July 4 is when Americans celebrate the Declaration of Independence, even though they know very little about it.
In the weeks leading up to July 4, 1776, white European or European-derived men met together in Philadelphia to figure out a system of government that, it must be admitted even by its critics, had not been seen before in Europe, Asia, or Africa.
One characteristic of this system of government is that, the Founding Fathers claimed, it was based on the laws of nature. Thomas Jefferson was particularly clear on this point. Democracy is essential for a healthy nation. Jefferson pointed out that, in Europe, many centuries of inbreeding (though he did not use this term) had produced a nobility and royalty that consisted of defective people. In other words, we would say today, the scum rises to the top. Jefferson was personally acquainted with at least a dozen European rulers who were mentally and physically defective. The fresh water of democracy must be allowed in to flush out defective rulers. Not necessarily all of them, but most of them, by putting them in competition with the superior men (they still ignored women) who worked their way up from the middle and perhaps even lower class. This was almost a century before Darwin and natural selection, but the rudimentary idea of natural selection was well understood by almost everyone: rulership by the superior white men who had proved their superiority, not just inherited it.
But in other fundamental ways the Declaration was profoundly flawed. One of these ways was that the Founding Fathers pretended that they got their ideas from European philosophers. To them, the Native Americans were just savages who had essentially no organized government. However, it was clear to them, though they rarely admitted it, that the kind of government they wanted to create was already in existence among Native American tribes, who made their decisions based on (as close as they could get to) consensus among the villages that made up the tribes or even entire coalitions like the Iroquois Confederacy. Jefferson and Franklin admitted it in writing.
The Founding Fathers created a form of government that was new to whites, but already existed among Natives. But it started with a strong momentum of violent racism which we are, even today, trying to eliminate.

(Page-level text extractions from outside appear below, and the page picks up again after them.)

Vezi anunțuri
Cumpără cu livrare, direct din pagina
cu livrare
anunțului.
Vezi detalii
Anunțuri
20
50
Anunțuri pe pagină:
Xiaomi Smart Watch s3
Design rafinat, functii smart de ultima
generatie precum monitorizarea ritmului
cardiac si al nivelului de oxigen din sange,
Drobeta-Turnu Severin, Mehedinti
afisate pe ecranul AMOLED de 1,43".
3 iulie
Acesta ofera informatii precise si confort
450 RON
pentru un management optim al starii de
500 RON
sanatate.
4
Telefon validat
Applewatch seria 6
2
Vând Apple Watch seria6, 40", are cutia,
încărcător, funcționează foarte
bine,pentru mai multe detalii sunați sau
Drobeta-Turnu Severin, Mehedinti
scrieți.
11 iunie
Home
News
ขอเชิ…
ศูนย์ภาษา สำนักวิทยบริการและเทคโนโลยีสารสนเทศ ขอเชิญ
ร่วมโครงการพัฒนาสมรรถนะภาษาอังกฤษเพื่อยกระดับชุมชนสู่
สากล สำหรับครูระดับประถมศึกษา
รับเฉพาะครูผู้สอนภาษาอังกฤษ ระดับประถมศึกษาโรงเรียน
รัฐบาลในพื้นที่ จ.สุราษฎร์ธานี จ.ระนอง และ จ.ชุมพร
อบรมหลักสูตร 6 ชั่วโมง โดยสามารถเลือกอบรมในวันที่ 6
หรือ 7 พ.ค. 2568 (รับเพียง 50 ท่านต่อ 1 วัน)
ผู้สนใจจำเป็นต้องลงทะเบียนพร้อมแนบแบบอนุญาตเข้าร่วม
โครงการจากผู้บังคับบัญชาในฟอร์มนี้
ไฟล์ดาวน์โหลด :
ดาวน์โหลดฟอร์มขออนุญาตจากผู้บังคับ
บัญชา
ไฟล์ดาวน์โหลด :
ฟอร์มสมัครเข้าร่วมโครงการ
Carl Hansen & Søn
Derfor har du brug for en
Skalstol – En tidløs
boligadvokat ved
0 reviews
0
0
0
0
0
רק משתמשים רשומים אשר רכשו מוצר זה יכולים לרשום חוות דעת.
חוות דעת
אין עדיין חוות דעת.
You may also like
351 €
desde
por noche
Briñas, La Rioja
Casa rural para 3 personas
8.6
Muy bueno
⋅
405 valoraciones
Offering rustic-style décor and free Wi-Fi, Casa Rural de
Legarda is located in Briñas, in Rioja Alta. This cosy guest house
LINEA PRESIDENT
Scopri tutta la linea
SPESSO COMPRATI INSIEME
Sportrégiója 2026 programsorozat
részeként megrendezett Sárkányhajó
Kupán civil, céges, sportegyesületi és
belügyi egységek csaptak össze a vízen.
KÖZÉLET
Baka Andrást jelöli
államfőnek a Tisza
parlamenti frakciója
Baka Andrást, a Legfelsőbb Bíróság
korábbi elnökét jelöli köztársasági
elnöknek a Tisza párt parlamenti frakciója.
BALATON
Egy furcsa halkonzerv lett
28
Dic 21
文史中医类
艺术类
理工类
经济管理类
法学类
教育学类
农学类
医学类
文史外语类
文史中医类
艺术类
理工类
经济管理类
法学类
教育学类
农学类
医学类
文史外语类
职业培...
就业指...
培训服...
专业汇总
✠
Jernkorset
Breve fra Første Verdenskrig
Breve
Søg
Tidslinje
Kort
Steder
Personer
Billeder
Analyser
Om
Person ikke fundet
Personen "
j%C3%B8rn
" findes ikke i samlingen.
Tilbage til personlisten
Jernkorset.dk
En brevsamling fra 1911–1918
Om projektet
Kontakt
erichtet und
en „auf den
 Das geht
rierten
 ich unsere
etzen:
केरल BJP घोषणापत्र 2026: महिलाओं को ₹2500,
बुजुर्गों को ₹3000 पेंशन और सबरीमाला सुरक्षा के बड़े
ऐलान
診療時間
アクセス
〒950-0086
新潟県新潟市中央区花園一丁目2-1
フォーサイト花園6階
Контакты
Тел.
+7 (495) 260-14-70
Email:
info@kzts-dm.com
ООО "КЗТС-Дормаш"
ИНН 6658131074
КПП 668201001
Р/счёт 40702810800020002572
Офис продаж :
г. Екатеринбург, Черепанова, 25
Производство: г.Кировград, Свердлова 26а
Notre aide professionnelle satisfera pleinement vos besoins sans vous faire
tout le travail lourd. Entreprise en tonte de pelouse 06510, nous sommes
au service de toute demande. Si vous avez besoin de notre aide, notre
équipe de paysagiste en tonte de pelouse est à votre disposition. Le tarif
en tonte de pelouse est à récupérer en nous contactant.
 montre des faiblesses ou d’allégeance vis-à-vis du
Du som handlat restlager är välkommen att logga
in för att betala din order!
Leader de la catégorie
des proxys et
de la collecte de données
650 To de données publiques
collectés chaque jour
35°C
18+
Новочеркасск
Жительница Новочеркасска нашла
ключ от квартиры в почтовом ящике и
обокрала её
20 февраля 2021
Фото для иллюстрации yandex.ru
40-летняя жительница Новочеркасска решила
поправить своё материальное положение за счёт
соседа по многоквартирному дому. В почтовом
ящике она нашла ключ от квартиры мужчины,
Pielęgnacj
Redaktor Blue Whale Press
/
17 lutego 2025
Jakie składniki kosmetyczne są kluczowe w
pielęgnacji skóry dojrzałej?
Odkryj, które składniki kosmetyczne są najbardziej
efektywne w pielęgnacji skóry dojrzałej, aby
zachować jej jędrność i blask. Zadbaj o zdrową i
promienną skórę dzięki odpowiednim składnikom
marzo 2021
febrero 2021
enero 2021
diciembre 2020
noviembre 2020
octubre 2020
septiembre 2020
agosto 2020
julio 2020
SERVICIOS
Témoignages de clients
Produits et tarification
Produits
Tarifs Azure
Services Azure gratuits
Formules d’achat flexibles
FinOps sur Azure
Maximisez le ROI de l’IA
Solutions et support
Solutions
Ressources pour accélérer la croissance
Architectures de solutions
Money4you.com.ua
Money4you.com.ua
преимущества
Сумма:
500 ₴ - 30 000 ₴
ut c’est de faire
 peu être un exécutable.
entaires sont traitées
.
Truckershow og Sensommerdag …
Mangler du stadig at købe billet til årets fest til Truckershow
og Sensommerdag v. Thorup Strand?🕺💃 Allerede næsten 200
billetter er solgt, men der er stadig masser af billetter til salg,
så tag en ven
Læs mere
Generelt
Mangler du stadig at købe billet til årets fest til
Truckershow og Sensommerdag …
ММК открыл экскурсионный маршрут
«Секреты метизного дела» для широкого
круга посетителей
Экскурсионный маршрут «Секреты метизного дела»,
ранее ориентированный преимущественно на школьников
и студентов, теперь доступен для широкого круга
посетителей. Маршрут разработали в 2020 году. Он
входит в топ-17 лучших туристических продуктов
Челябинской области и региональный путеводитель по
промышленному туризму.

Another major flaw is that the system is more fragile than we normally admit. When someone asked Franklin whether America would have a democracy or a kingdom, Franklin answered, “a democracy, if you can keep it.” Today, about half of Americans are worried that the other half will support a presidential candidate who is poised to destroy constitutional democracy. Trump will not recognize the legitimacy of any election—even before it has occurred—that does not choose him as its winner.